Minimal nonabelian model of atomic dark matter
Jeremie Choquette, James M. Cline

TL;DR
This paper proposes a minimal nonabelian dark matter model with a hidden SU(2) gauge symmetry, explaining matter abundance via leptogenesis and predicting unique bound states and multiple interaction portals with potential experimental signatures.
Contribution
It introduces a simplified nonabelian dark matter model with specific gauge symmetry breaking and fermion content, enabling leptogenesis and multiple detection avenues.
Findings
Achieves dark matter asymmetry through leptogenesis.
Predicts exotic bound states with unique properties.

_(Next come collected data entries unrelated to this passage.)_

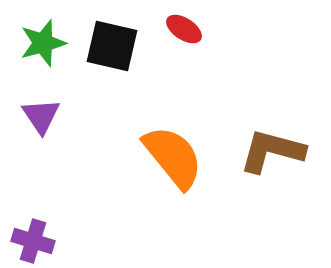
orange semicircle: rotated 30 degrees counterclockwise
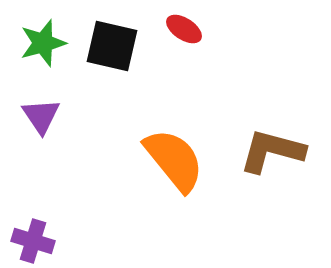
orange semicircle: moved 1 px right, 3 px down
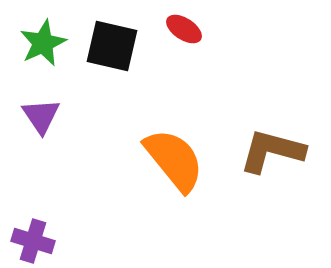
green star: rotated 9 degrees counterclockwise
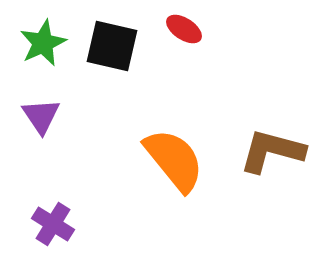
purple cross: moved 20 px right, 17 px up; rotated 15 degrees clockwise
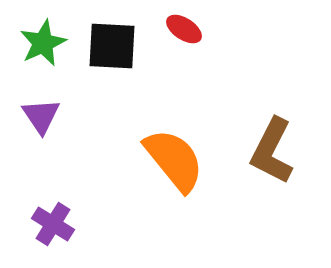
black square: rotated 10 degrees counterclockwise
brown L-shape: rotated 78 degrees counterclockwise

Identifies three portals to the standard model for experimental tests.
Abstract
A dark sector resembling the standard model, where the abundance of matter is explained by baryon and lepton asymmetries, and stable constituents bind to form atoms, is a theoretically appealing possibility. We show that a minimal model with a hidden SU(2) gauge symmetry broken to U(1), with a Dirac fermion doublet, suffices to realize this scenario. Supplemented with a dark Higgs doublet that gets no VEV, we readily achieve the dark matter asymmetry through leptogenesis. The model can simultaneously have three portals to the standard model, through the Higgs, nonabelian kinetic mixing, and the heavy neutrino, with interesting phenomenology for direct and collider searches, as well as cosmologically relevant DM self-interactions. Exotic bound states consisting of two fermions and a doubly-charged vector boson can exist in one phase of the theory.